--- Data for this exercise ---
--------------------------------------------------
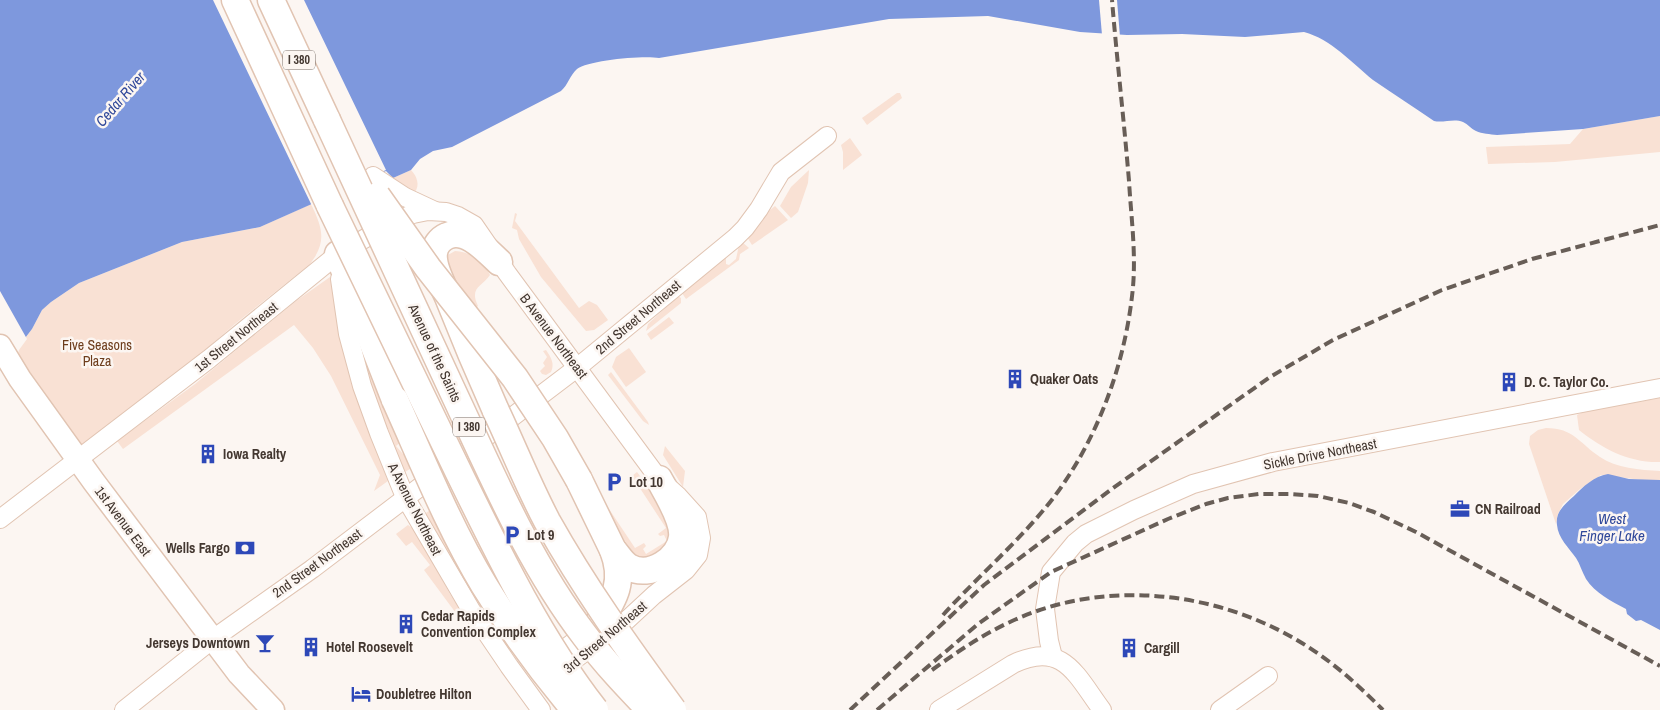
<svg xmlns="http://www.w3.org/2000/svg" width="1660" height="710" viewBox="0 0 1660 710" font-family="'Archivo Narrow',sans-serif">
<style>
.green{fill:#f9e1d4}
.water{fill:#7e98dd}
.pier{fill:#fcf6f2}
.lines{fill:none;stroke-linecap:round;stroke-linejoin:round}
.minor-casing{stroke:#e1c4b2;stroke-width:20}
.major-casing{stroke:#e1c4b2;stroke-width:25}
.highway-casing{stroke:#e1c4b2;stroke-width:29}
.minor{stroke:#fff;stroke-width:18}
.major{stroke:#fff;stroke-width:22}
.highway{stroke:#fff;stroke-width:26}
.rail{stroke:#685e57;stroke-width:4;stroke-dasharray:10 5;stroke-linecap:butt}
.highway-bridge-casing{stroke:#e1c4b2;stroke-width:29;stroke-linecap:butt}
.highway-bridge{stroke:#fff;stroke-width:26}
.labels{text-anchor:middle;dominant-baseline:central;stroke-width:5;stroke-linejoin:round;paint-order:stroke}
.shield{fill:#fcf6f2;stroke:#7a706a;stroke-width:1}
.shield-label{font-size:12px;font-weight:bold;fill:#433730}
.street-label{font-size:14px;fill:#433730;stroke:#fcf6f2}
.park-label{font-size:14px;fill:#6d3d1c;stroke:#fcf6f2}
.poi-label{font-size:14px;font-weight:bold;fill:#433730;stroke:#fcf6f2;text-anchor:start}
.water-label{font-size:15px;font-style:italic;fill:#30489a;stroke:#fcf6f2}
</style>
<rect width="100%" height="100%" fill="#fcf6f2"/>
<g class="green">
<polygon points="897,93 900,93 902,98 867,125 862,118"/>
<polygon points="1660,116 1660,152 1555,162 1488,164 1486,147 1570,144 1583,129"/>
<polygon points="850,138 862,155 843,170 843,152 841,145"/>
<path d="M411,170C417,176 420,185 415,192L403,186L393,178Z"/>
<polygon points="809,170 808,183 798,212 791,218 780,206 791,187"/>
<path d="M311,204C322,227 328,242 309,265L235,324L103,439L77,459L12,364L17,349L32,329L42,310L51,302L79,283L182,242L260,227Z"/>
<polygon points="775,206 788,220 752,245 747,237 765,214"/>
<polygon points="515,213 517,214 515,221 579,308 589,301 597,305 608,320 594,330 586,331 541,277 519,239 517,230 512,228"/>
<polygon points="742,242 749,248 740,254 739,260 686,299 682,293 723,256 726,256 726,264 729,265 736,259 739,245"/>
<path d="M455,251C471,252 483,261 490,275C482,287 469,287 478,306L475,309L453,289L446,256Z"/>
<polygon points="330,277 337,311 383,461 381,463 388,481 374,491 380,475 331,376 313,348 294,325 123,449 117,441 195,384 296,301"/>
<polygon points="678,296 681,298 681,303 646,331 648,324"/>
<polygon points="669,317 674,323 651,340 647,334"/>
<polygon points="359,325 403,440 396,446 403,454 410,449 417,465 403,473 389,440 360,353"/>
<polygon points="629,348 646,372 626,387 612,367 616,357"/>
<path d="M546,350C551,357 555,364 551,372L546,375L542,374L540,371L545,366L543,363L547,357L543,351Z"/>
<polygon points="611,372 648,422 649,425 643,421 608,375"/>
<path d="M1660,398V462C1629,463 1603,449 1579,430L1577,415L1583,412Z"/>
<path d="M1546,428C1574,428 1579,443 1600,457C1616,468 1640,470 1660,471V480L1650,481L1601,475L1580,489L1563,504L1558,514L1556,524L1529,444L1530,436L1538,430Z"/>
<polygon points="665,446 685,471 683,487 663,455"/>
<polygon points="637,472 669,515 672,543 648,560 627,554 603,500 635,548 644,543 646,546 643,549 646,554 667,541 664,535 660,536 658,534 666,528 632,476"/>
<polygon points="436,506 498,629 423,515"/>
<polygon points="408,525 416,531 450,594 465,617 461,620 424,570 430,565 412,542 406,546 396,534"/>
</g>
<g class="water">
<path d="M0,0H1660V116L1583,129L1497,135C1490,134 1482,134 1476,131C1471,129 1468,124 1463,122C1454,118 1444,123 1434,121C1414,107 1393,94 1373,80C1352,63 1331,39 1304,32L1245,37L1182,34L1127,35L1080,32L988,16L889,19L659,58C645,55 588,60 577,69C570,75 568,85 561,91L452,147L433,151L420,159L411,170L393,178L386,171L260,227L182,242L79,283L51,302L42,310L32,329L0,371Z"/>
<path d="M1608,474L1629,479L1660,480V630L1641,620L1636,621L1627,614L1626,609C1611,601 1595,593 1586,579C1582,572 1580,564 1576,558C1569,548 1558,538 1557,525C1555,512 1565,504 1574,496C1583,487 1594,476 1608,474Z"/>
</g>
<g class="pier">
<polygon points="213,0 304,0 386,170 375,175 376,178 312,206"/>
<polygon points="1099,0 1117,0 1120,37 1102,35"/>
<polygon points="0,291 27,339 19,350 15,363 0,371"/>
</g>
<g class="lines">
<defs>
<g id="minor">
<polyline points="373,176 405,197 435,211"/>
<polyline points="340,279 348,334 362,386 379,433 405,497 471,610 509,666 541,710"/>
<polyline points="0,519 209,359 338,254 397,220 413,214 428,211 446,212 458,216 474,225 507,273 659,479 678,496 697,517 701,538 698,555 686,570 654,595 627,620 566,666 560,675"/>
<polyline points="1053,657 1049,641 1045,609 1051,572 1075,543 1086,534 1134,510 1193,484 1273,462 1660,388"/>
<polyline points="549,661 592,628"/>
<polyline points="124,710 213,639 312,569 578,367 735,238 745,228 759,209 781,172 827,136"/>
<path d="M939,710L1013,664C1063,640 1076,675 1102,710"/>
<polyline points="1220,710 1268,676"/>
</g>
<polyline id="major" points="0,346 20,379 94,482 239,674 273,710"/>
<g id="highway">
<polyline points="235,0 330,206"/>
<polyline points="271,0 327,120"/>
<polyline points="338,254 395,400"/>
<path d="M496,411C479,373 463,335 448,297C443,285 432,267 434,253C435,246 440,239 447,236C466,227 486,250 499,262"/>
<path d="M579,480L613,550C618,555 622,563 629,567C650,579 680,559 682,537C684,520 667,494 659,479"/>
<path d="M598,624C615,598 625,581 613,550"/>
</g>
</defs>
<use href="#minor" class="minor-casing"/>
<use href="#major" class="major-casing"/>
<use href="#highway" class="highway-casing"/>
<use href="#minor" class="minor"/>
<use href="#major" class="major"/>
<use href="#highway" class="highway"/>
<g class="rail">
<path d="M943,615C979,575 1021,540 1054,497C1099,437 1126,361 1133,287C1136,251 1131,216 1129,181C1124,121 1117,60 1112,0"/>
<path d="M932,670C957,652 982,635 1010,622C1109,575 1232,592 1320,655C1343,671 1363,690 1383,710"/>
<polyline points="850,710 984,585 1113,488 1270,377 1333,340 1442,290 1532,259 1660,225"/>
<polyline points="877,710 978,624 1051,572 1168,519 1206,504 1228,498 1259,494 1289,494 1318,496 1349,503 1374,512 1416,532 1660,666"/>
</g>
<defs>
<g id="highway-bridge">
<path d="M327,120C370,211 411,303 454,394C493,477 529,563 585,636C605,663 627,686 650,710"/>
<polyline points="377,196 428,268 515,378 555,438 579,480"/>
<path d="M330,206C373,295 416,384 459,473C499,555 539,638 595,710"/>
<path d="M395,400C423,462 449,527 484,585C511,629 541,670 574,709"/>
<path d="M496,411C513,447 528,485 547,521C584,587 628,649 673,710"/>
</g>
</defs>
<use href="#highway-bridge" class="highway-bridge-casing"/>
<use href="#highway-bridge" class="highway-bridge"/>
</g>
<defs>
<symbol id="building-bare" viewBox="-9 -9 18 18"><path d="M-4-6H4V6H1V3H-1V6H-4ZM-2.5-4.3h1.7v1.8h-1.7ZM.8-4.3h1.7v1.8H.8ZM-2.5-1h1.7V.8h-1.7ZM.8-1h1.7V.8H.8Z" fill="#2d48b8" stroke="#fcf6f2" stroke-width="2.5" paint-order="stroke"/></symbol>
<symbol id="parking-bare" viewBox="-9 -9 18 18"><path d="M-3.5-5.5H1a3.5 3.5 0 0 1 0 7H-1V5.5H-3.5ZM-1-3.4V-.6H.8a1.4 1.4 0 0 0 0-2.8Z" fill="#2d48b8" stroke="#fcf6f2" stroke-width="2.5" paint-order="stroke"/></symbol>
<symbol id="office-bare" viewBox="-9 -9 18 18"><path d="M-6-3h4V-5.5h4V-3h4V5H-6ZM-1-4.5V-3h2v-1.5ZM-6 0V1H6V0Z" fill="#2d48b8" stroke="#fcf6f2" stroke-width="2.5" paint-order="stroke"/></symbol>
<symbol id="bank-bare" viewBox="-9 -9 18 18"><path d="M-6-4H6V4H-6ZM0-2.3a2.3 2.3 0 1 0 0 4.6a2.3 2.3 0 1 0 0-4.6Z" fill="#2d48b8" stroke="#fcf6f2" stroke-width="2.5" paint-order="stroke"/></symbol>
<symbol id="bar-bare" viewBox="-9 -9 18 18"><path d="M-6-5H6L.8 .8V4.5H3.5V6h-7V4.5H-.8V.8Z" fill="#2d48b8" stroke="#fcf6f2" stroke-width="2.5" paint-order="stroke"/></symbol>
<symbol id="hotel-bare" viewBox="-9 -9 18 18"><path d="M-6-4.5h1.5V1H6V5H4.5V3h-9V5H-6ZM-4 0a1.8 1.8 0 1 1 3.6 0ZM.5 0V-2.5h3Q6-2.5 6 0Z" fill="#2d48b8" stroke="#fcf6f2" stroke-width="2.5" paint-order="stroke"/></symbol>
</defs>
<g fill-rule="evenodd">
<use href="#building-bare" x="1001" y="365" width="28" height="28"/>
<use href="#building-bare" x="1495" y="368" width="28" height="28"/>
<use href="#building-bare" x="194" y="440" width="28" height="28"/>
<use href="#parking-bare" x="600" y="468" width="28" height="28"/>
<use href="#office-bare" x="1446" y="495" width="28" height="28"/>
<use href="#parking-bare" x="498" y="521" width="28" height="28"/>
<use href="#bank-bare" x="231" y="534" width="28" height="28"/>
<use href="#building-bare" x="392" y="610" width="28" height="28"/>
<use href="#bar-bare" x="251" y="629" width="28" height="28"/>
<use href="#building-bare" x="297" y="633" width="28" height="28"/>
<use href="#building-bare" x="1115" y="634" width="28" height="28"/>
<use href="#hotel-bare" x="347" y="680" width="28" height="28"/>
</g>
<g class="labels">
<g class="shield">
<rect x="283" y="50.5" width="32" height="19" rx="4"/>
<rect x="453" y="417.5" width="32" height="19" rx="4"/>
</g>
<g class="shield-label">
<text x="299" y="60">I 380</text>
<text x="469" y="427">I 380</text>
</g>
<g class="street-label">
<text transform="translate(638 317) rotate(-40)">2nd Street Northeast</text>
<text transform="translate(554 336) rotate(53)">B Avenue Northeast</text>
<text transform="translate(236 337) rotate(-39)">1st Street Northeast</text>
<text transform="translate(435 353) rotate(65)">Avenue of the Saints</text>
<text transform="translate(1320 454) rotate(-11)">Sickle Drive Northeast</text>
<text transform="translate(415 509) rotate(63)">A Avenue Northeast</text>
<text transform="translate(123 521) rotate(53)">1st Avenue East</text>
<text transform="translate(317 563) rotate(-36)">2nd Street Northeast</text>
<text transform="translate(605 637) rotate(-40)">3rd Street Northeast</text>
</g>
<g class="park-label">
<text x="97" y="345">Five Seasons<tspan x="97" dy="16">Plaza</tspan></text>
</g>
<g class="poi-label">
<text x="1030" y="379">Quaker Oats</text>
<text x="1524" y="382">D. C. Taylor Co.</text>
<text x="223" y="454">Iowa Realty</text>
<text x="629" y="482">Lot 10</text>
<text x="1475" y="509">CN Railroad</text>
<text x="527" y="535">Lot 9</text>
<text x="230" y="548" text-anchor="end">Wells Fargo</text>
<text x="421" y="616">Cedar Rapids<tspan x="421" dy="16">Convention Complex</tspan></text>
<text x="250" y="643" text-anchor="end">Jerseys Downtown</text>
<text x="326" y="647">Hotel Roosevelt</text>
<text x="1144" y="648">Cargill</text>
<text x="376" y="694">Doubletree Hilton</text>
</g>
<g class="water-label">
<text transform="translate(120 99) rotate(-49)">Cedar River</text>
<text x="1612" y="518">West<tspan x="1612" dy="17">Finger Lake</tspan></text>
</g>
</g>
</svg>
--------------------------------------------------
--- Instructions to follow ---
For each line in the data that holds "casing", add one to a count, then report that count alone.

--- Worked solution ---
8